Top of RAW DATA
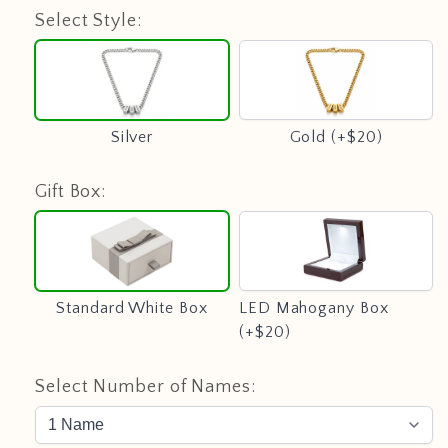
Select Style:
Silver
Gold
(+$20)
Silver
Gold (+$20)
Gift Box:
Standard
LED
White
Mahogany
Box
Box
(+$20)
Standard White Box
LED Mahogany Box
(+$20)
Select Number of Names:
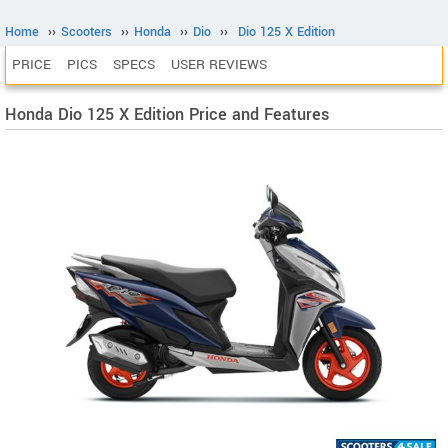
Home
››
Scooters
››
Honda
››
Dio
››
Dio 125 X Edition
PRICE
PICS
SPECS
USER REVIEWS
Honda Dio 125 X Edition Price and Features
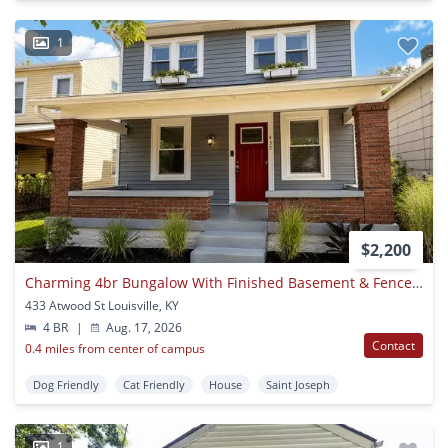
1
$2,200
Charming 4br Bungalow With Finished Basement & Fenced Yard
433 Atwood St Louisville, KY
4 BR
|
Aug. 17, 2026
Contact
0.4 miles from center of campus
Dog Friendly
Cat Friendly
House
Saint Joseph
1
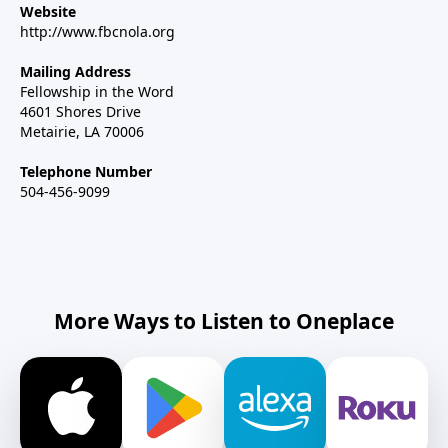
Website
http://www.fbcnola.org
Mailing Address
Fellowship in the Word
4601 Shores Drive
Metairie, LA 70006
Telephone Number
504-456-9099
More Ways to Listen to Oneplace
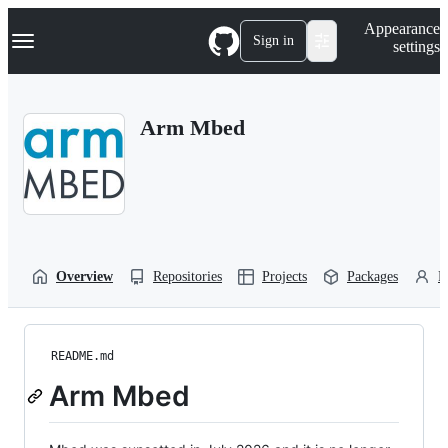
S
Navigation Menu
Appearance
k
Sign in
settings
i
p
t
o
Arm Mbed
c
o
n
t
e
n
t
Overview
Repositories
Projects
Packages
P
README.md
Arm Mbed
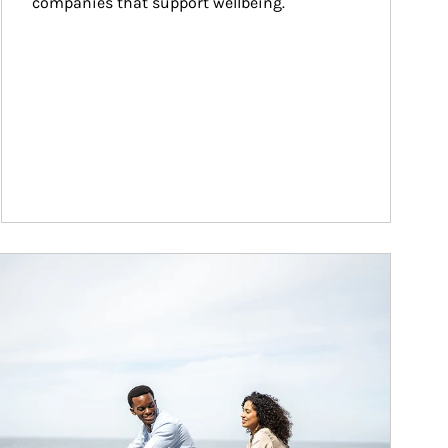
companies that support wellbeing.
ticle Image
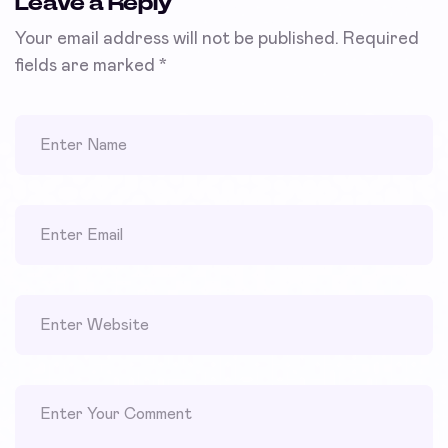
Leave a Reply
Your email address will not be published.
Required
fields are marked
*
Bottom of RAW DATA
Top of RAW DATA
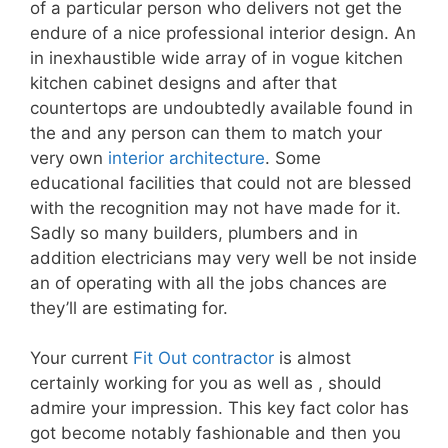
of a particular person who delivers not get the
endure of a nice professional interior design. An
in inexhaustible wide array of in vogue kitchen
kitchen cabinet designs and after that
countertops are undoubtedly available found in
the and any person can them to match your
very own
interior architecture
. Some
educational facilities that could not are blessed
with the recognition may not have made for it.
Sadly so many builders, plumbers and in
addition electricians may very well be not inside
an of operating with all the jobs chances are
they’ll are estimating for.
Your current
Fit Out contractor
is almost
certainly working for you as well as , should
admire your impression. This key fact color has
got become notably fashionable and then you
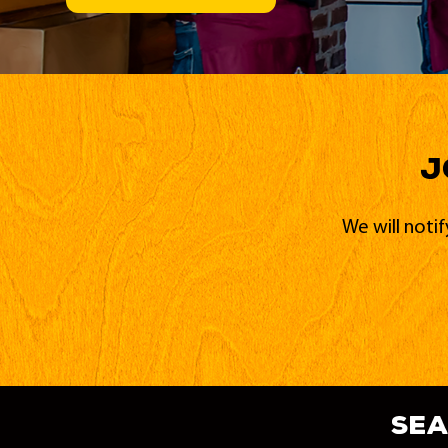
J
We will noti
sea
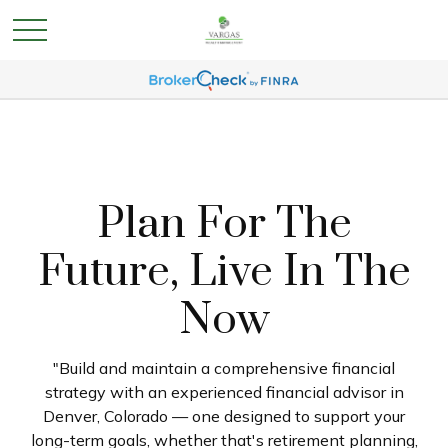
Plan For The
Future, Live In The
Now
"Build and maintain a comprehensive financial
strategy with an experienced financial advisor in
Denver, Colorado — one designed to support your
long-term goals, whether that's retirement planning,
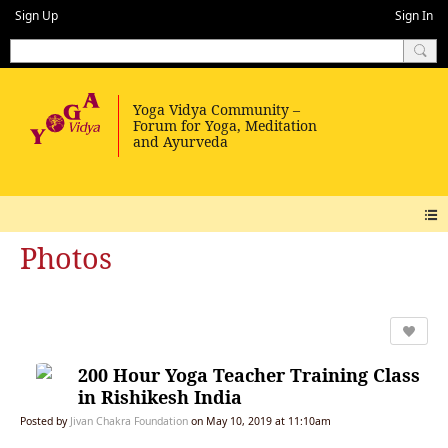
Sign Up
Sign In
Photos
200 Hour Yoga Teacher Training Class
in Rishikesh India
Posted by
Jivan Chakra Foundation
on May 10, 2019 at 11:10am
Bottom of RAW DATA
Top of RAW DATA
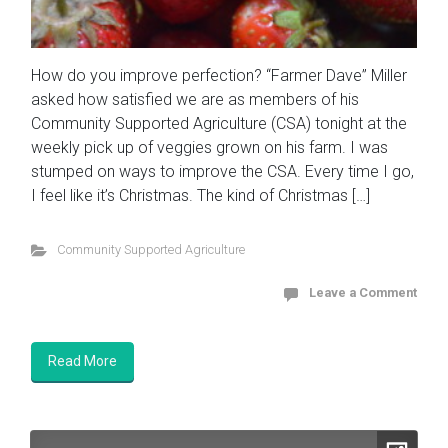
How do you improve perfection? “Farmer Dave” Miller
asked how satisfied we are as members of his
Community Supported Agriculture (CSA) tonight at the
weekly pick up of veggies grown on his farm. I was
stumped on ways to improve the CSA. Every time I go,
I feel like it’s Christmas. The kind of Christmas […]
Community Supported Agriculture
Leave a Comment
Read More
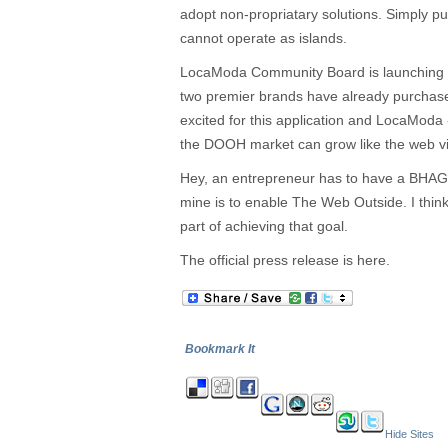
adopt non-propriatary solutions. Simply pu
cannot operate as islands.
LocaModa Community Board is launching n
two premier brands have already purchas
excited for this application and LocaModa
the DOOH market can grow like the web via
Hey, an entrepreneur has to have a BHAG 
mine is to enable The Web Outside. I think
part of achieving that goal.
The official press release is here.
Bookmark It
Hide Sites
Bottom of RAW DATA
REQUIRED ACTION →
Go through the listing above, and whenever a line holds the word "Supported", copy it.

YOUR SOLUTION →
Community Supported Agriculture (CSA) tonight at the
Community Supported Agriculture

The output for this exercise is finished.